St. John tells us that Jesus loved Lazarus, yet Lazarus, like all mankind, fell ill and died. Lazarus was prepared for burial and laid inside his tomb. Lazarus mouldered in the grip of Death for four days. Then, Jesus arrived, called Lazarus by his name, and commanded him to come out of the domain of Death. St. John doesn’t tell this story from the perspective of Lazarus, so we don’t know what he felt as the bonds of Death slipped away and he stepped back into life. We can only imagine that his steps from abject darkness into glorious light in the presence of Our Lord was stunning to say the least.
It was this act of power and love by Jesus that led the leaders of the Jewish political community to seek His immediate death.

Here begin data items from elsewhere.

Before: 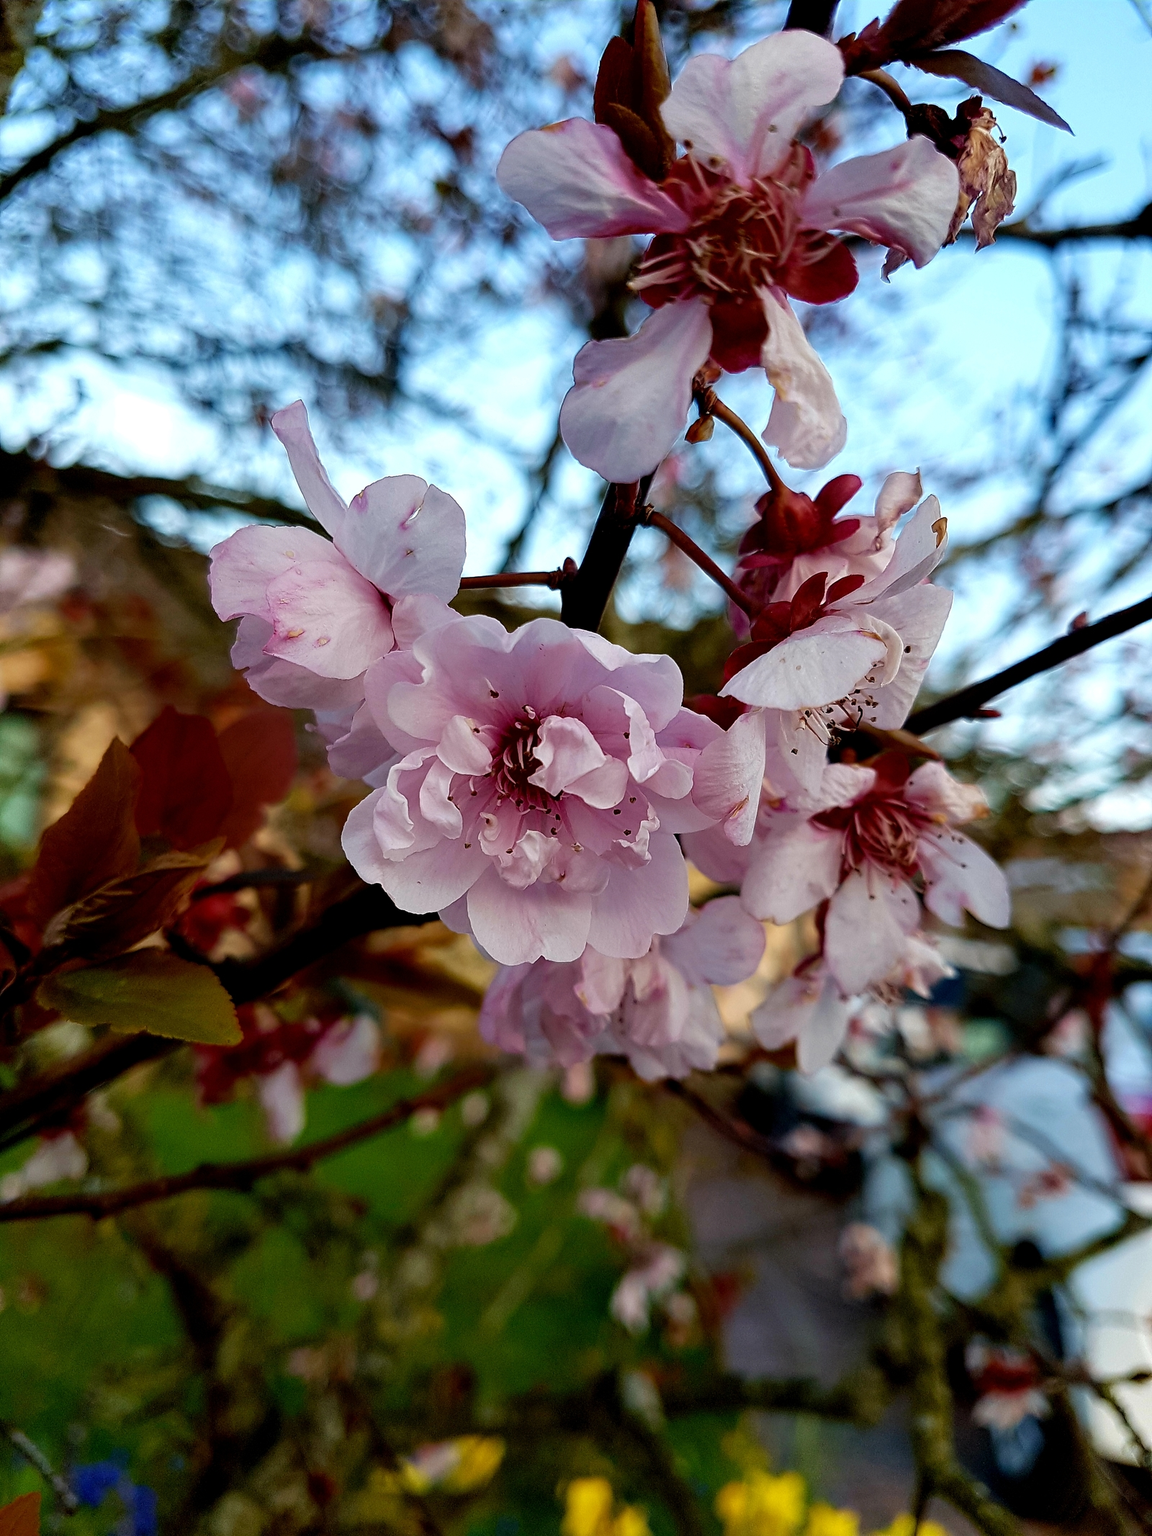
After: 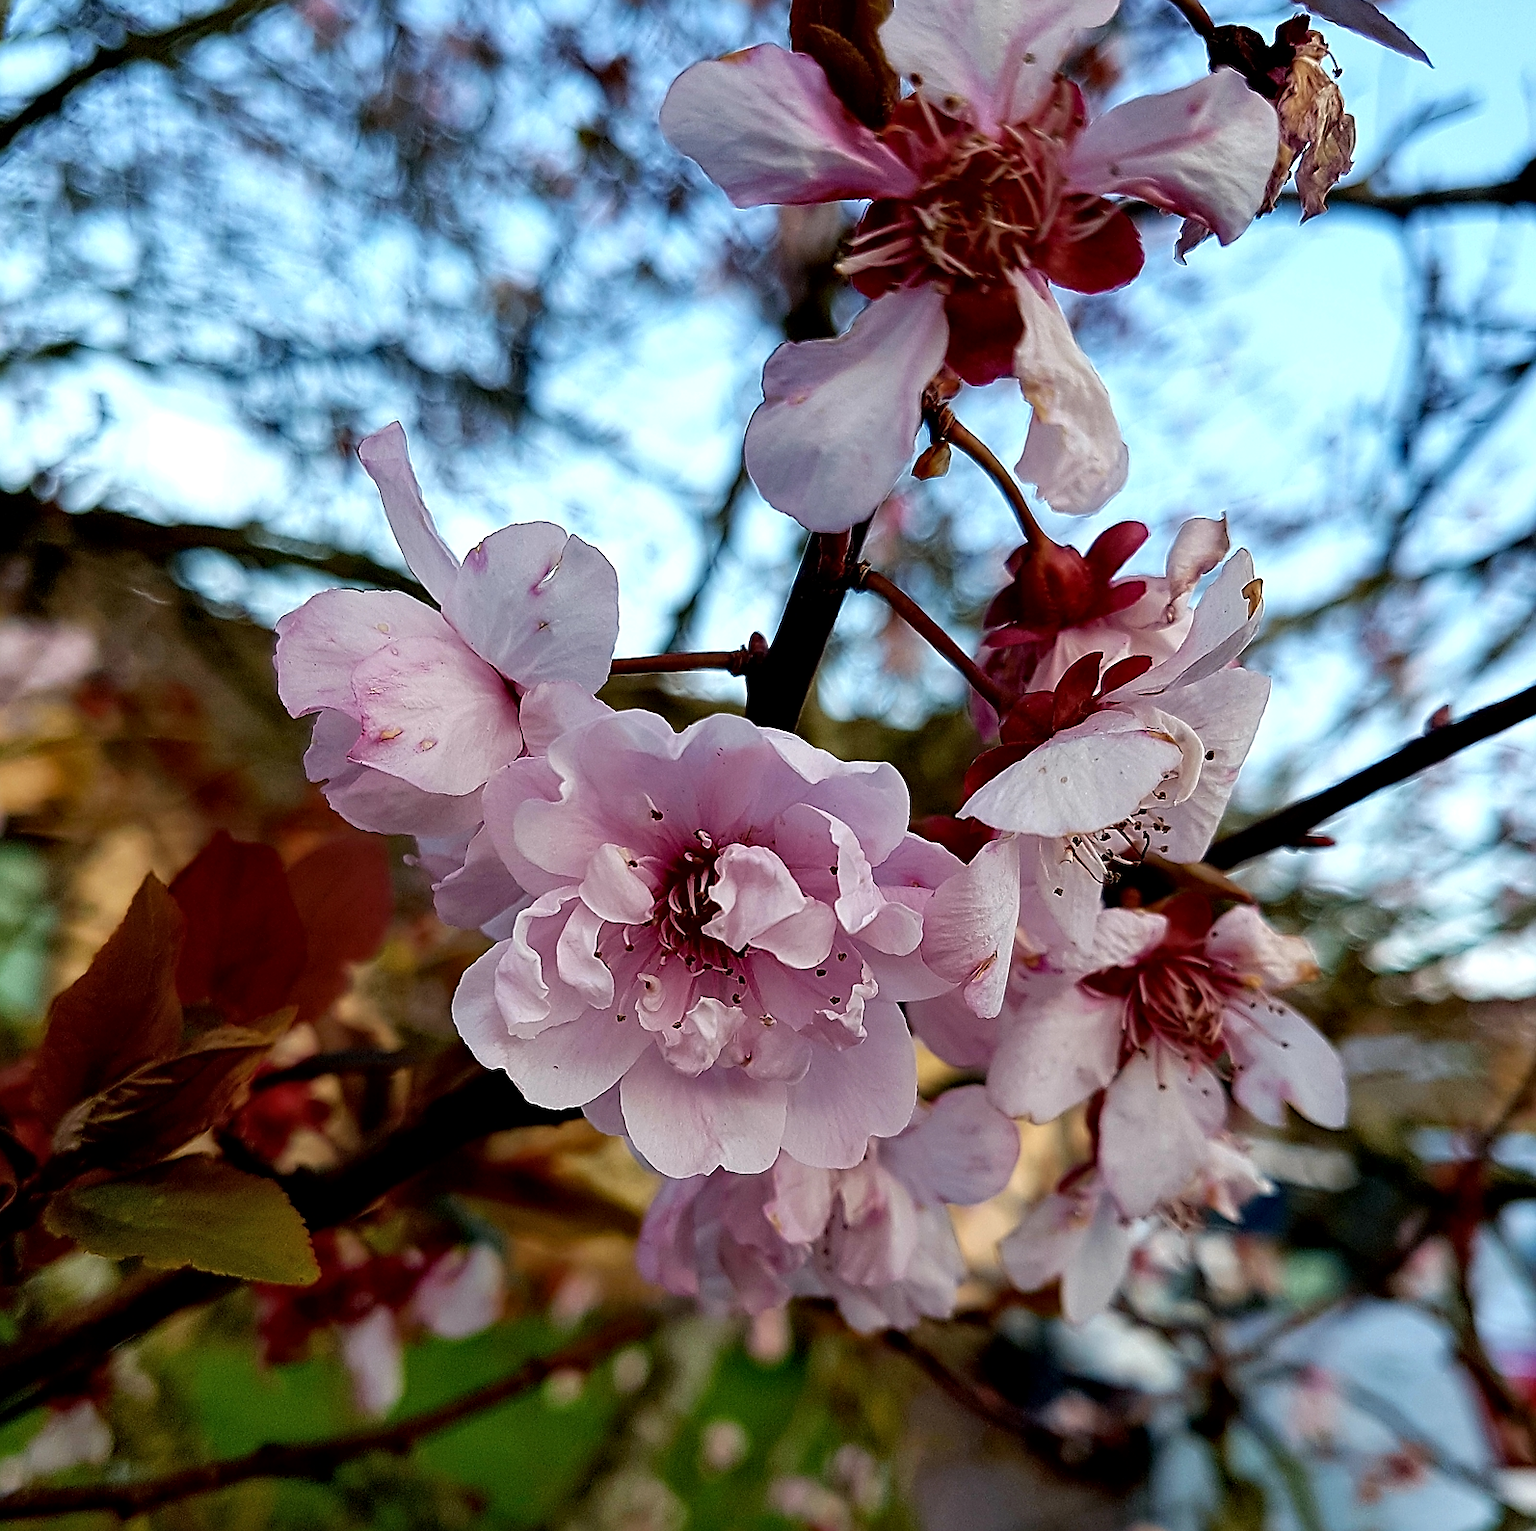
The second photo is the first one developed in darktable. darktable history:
local contrast: mode bilateral grid, contrast 20, coarseness 51, detail 119%, midtone range 0.2
sharpen: on, module defaults
crop: left 0.374%, top 5.56%, bottom 19.909%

After all, how do you debate theology with a man who raises the stinking dead from the grave? And so, they, in what they perceive as their power, set in motion the events that led to Jesus’ torture and death. From their perspective, Jesus was dead and buried. They could move on with their own agenda. However, as He showed when He raised Lazarus from the realms of Death, Jesus had power over death, and three days after His burial He was walking and talking with His followers. Death is Defeated, Christ is Risen.
Though my sweet aunt lingers in this world for a while as her healthy body gives way to the destroyed brain, she, like Lazarus, will one day be called from the grip of Death by her Lord, for He Himself has conquered Death for us all. While I walk this path this year from Lazarus Saturday to the celebration of Our Lord’s glorious resurrection, I am mindful of the ever-present Hand of Death, particularly as it hovers over my darling aunt. But it is no longer a hand bearing fear and despair. Instead, it is the hand that leads us through the door of death into the glorious presence of God. As we learn from the story of Lazarus, we can believe that we walk from the darkness of this world into the splendid brightness that is the Light of the World.
Christ is risen; He is risen indeed.
**The women in the photo above are, from left to right, Mary Helen McMillen Waters (my aunt), Louise Whitsett McMillen (my paternal grandmother), and Ann Eliza Cole Whitsett (my great-grandmother). The two young boys are Richard and Ray Deason, Mary Helen's oldest nephews.